Artists like Yola and Rhiannon Giddens are blowing up what Giddens calls a “manufactured image of country music being white and being poor.”

by Elamin Abdelmahmoud for Rolling Stone –

I’m never more black than when I talk about country music. By which I mean: I’m never more aware of my blackness than when I’m rambling on about my love of the genre, receiving quizzical looks back. The unspoken onus in the moment is: Explain yourself — how do you like country?

The look is, in part, because everyone is pretty sure they know country music. They don’t have to like it to think this. In fact, the folks who don’t listen to country are more likely to claim knowledge of the subject matter: of country songs and what they’re about, of the kind of people who listen to country, of their values, their likes and dislikes.

This is kind of impressive. Now, audiences are so used to genres blending into one another, used to having no borders in music. But the image of what country music is persists. It does not matter how many variations of country abound — it’s somehow easier to reduce country to a single dimension. And with that comes along an image of who listens to the music. And more important, who makes it.

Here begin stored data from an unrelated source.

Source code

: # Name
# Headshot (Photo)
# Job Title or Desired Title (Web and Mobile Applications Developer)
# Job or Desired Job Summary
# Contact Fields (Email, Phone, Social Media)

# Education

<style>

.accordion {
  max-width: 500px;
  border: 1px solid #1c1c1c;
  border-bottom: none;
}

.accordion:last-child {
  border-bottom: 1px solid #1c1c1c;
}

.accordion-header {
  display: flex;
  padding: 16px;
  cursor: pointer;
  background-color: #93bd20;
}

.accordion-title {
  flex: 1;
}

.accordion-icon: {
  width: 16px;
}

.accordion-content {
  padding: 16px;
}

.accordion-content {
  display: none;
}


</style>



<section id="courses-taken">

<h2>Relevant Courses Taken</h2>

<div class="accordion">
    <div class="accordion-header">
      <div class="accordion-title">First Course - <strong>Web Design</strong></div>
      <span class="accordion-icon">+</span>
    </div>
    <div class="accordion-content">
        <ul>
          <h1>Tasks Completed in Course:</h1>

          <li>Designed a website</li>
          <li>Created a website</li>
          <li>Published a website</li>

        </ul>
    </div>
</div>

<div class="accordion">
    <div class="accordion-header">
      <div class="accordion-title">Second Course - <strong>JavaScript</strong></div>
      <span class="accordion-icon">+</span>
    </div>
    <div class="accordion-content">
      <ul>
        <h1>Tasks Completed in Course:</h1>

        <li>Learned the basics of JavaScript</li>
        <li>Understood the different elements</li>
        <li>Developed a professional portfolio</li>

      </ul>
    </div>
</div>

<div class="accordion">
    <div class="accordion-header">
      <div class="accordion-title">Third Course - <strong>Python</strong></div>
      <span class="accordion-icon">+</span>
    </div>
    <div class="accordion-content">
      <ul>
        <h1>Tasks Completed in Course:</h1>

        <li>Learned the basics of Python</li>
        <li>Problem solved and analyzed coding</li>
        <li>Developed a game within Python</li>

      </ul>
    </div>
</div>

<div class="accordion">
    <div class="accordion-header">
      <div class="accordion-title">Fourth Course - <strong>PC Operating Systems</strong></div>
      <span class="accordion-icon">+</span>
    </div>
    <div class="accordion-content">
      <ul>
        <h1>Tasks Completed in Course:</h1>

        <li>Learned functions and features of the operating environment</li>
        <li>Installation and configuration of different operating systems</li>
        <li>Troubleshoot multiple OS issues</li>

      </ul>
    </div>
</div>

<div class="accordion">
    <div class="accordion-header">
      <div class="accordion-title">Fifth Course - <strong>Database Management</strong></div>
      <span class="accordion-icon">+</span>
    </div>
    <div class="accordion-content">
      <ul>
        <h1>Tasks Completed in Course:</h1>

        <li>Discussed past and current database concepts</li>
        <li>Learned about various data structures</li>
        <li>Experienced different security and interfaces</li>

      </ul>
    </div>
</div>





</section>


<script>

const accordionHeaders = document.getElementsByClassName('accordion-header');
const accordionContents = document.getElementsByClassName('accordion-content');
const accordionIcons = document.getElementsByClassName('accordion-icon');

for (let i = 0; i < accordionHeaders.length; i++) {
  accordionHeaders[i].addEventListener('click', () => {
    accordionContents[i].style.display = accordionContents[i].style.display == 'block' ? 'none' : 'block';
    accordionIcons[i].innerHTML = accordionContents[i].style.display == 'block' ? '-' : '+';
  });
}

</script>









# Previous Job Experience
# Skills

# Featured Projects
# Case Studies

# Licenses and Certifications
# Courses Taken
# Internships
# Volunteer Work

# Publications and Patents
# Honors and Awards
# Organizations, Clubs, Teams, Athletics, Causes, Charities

At some point, it became an accepted cultural narrative that country music is the domain of white people. This has never been the case, but more to the point, it has never been further from the truth than right now. The myth persists while a number of black artists are challenging its foundation, hiding in plain sight on the country charts or on tours or on the radio. They don’t care much for that myth. They tell a different story. And they tell it damn well.